Actions à réaliser:
1 – Sélectionnez puis recopiez chaque ligne des enregistrements où figure le mot « moonshot », en tenant compte de la casse.
2 – Reprenez la chronique sur l'essai La fabrique du viol à la suite de sa dernière phrase.

Texte proposé:
# # #

Chronique

La justice après #moiaussi

Si elle recevait 1 $ chaque fois qu’on lui dit que la culture du viol n’existe pas, Suzanne Zaccour croit qu’elle pourrait à elle seule mettre fin au sous-financement des centres pour femmes violentées.

Juriste et militante québécoise au brillant parcours, Suzanne Zaccour, 25 ans, est doctorante en droit à la prestigieuse Université d’Oxford, après avoir fait une maîtrise à Cambridge. Ses recherches portent sur la façon dont le droit conçoit et comprend les violences sexuelles. Elle vient de publier l’essai provocateur La fabrique du viol (Leméac), qui aborde de front le problème de la culture du viol, les limites du droit, la crédibilité des victimes et l’enjeu du consentement.

La fabrique du viol jette un regard critique sur le débat de société enclenché par le mouvement #moiaussi et nous invite à l’approfondir, en dépit des malaises qu’il provoque. Dès les premières pages, Suzanne Zaccour avertit le lecteur qu’il lui faudra être prêt à sortir de sa zone de confort. « On va parler de la culture du viol, un concept qui fait peur, mais que nous apprivoiserons ensemble. On va parler de nos réflexes misogynes face aux victimes, et de ce qu’il faut faire pour les désamorcer. On va se regarder en face et dénombrer les manières dont nous protégeons les violeurs sans même nous en rendre compte. »

# # #

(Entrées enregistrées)
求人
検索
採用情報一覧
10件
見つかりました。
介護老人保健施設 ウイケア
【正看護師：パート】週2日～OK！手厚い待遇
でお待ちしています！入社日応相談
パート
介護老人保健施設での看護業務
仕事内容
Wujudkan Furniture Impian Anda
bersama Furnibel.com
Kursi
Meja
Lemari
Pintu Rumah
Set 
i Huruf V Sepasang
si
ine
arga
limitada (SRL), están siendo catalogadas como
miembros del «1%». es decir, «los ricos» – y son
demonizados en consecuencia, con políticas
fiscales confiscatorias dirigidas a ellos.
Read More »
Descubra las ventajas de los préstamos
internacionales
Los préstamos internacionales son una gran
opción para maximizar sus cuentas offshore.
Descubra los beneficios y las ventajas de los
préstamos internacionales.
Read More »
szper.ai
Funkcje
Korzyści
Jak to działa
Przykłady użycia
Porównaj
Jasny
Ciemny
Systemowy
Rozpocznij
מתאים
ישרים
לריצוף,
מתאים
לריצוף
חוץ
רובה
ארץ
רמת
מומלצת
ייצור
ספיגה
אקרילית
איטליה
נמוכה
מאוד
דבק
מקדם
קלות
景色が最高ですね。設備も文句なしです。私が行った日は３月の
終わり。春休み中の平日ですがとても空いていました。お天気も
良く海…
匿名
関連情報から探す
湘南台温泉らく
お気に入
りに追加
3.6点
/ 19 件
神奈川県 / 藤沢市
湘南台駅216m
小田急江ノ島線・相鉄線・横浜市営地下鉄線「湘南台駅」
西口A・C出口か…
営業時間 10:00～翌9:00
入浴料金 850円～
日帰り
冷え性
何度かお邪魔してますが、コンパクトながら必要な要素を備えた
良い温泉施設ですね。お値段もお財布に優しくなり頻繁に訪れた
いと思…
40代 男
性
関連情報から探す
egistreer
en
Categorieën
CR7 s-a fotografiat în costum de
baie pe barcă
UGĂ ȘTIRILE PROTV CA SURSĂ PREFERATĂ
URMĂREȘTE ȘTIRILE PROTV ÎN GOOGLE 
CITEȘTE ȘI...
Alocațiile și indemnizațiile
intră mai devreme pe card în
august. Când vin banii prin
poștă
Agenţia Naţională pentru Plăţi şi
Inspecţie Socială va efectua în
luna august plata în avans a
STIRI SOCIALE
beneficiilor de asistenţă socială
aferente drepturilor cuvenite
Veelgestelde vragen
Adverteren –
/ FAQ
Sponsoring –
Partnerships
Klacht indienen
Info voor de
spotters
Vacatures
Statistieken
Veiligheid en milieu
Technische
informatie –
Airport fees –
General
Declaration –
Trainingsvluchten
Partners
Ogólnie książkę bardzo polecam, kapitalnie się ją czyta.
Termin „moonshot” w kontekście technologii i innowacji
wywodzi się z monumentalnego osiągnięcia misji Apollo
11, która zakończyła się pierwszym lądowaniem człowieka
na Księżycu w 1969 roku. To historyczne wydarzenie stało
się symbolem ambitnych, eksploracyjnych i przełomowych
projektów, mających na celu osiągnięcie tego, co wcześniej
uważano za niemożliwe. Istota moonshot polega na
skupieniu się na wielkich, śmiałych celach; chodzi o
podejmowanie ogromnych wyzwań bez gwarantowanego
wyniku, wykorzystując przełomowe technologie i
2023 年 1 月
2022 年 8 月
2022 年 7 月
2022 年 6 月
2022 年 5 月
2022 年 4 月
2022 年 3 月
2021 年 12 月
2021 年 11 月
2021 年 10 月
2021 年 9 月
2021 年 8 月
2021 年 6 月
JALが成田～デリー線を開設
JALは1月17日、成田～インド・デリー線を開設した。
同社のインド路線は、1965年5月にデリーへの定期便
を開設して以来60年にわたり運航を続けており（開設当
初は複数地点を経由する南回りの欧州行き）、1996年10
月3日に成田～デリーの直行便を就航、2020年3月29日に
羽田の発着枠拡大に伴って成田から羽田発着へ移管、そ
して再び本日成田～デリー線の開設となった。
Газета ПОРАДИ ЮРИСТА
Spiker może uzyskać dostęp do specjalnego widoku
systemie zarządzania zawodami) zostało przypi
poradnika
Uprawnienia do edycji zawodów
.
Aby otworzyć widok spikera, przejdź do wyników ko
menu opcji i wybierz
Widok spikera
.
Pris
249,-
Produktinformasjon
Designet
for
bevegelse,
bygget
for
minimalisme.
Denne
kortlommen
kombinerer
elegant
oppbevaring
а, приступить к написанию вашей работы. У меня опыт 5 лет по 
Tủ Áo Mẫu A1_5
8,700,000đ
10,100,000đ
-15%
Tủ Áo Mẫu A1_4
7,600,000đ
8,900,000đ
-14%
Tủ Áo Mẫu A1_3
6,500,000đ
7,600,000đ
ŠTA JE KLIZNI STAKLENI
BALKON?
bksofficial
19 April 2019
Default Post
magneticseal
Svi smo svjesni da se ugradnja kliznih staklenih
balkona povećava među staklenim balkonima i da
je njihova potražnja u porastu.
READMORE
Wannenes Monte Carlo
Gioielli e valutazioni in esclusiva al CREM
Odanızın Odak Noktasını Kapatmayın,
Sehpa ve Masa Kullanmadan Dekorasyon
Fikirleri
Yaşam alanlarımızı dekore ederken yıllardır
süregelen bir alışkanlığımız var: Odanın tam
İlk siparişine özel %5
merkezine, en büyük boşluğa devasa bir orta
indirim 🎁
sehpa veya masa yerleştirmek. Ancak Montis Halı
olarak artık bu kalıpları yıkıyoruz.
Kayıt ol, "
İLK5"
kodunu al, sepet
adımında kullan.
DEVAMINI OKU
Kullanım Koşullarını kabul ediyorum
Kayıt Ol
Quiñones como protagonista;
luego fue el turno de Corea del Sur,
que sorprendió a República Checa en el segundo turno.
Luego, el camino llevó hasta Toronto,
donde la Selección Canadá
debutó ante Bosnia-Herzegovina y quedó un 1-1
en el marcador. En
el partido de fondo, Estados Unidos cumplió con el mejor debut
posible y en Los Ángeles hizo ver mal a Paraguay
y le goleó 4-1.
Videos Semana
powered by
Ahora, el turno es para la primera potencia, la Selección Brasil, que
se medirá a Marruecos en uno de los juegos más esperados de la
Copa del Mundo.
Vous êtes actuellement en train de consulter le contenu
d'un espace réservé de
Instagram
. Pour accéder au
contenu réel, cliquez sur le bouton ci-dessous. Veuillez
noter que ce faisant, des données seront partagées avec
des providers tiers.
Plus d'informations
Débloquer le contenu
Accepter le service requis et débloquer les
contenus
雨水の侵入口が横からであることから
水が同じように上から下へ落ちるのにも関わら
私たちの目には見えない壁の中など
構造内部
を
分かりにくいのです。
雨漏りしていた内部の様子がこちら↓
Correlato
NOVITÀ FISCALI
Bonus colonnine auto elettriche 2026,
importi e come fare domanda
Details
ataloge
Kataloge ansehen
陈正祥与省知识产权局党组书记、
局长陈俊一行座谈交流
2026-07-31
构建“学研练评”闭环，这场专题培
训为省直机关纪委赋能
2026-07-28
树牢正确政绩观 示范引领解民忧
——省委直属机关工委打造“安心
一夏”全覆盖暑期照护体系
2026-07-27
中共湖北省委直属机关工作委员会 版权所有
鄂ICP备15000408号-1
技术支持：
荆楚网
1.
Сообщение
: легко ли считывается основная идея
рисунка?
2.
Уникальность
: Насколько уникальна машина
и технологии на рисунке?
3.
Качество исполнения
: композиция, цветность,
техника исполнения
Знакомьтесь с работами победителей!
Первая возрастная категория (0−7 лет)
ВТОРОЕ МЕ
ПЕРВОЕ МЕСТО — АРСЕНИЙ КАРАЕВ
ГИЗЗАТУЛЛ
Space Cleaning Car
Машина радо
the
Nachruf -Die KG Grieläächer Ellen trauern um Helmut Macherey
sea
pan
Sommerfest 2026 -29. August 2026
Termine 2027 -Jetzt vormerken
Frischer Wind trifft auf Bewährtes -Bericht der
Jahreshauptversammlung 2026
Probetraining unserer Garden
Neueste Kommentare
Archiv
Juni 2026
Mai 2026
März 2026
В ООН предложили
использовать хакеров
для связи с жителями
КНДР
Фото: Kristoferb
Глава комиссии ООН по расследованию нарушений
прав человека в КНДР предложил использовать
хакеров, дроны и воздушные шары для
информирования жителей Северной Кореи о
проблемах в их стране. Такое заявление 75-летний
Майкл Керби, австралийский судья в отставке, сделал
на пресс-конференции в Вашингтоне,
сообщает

# # #

Problèmes résolus:
1 –
Termin „moonshot” w kontekście technologii i innowacji
uważano za niemożliwe. Istota moonshot polega na

2 –
Même si le mouvement #moiaussi a contribué à éveiller des consciences et que Suzanne Zaccour se réjouit de la mise en place par Québec d’un comité d’experts pour améliorer l’accompagnement des victimes d’agressions sexuelles, il serait bien sûr illusoire de considérer que tout est réglé et que justice est désormais rendue dès lors qu’une plainte est déposée. Il serait tout aussi illusoire de croire que les mythes entourant le viol ont été déracinés.

Si quelques agresseurs célèbres ont dû faire face à la justice et ont perdu certains privilèges dans la foulée de #metoo, la portée du mouvement reste limitée.

« Les dénonciations sont typiquement sans conséquence – un violeur avoué peut être élu président des États-Unis. »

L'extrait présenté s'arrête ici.